Institutional animal care and use committee statement: All animal experiments were approved by the Animal Ethics Committee of Beijing Viewsolid Biotechnology Co. LTD (VS2126A00170).
Conflict-of-interest statement: All authors have nothing to disclose.
Data sharing statement: The authors confirm that the data supporting the findings of this study are available within the article and its Supplementary materials.
ARRIVE guidelines statement: The authors have read the ARRIVE Guidelines, and the manuscript was prepared and revised according to the ARRIVE Guidelines.
Open-Access: This article is an open-access article that was selected by an in-house editor and fully peer-reviewed by external reviewers. It is distributed in accordance with the Creative Commons Attribution NonCommercial (CC BY-NC 4.0) license, which permits others to distribute, remix, adapt, build upon this work non-commercially, and license their derivative works on different terms, provided the original work is properly cited and the use is non-commercial. See: https://creativecommons.org/Licenses/by-nc/4.0/
Corresponding author: Yu-Bo Li, MM, Associate Chief Physician, Department of Gastrointestinal and Anorectal Surgery, The First Affiliated Hospital of Guangxi University of Chinese Medicine, No. 89-9 Dongge Road, Nanning 530023, Guangxi Zhuang Autonomous Region, China. gzyzyyfygc@126.com
Received: January 5, 2024 Revised: June 6, 2024 Accepted: June 25, 2024 Published online: August 15, 2024 Processing time: 215 Days and 21.7 Hours
Abstract
BACKGROUND
Gastrointestinal stromal tumors (GISTs) are typical gastrointestinal tract neoplasms. Imatinib is the first-line therapy for GIST patients. Drug resistance limits the long-term effectiveness of imatinib. The regulatory effect of insulin-like growth factor 2 (IGF2) has been confirmed in various cancers and is related to resistance to chemotherapy and a worse prognosis.
AIM
To further investigate the mechanism of IGF2 specific to GISTs.
METHODS
IGF2 was screened and analyzed using Gene Expression Omnibus (GEO: GSE225819) data. After IGF2 knockdown or overexpression by transfection, the phenotypes (proliferation, migration, invasion, apoptosis) of GIST cells were characterized by cell counting kit 8, Transwell, and flow cytometry assays. We used western blotting to evaluate pathway-associated and epithelial-mesenchymal transition (EMT)-associated proteins. We injected transfected cells into nude mice to establish a tumor xenograft model and observed the occurrence and metastasis of GIST.
RESULTS
Data from the GEO indicated that IGF2 expression is high in GISTs, associated with liver metastasis, and closely related to drug resistance. GIST cells with high expression of IGF2 had increased proliferation and migration, invasiveness and EMT. Knockdown of IGF2 significantly inhibited those activities. In addition, OE-IGF2 promoted GIST metastasis in vivo in nude mice. IGF2 activated IGF1R signaling in GIST cells, and IGF2/IGF1R-mediated glycolysis was required for GIST with liver metastasis. GIST cells with IGF2 knockdown were sensitive to imatinib treatment when IGF2 overexpression significantly raised imatinib resistance.
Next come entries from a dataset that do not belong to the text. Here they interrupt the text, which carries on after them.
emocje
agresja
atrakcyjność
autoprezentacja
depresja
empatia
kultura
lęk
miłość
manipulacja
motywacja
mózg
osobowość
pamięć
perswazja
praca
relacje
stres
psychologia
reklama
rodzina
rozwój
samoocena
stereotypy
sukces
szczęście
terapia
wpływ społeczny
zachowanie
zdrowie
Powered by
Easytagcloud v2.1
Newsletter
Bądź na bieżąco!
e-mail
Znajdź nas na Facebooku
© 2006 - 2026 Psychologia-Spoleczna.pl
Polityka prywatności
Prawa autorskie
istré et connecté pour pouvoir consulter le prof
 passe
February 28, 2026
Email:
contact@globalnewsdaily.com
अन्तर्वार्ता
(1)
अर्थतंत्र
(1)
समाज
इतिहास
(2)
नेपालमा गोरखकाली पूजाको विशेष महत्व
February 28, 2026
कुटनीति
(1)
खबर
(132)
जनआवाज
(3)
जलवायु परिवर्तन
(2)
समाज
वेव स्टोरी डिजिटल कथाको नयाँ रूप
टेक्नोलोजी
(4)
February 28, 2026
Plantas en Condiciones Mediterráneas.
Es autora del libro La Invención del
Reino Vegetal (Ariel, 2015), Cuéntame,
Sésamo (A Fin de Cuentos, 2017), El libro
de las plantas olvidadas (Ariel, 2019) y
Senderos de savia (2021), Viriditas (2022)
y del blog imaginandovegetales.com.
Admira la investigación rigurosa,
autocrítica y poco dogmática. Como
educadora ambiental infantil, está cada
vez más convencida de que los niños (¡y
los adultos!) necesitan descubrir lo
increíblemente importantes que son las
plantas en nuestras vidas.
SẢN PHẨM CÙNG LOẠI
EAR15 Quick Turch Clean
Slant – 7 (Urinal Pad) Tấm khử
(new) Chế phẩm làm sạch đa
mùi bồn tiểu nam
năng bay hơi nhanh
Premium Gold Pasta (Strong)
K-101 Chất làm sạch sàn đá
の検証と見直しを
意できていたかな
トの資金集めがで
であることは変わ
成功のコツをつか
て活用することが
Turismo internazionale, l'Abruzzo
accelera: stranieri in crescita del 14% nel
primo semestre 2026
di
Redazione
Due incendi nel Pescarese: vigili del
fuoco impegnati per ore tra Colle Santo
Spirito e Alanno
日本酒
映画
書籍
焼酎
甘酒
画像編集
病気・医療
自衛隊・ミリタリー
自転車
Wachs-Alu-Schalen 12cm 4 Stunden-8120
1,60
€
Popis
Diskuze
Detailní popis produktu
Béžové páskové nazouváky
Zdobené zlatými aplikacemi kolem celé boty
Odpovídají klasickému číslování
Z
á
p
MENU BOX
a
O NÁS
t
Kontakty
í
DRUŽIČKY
Moreover, 2-deoxy-D-glucose (a glycolysis inhibitor) treatment reversed IGF2 overexpression-mediated imatinib resistance in GISTs.
CONCLUSION
IGF2 targeting of IGF1R signaling inhibited metastasis and decreased imatinib resistance by driving glycolysis in GISTs.
Core Tip: Our study found that insulin-like growth factor 2 (IGF2) regulated metastasis and imatinib resistance in gastrointestinal stromal tumors (GISTs). IGF2 interacted with IGF1R to regulate glycolysis. Our results confirm that IGF2 targeting of IGF1R signaling inhibited metastasis and improved imatinib chemosensitivity by driving glycolysis in GISTs and indicated that IGF2 might be used to reverse imatinib resistance in GIST patients.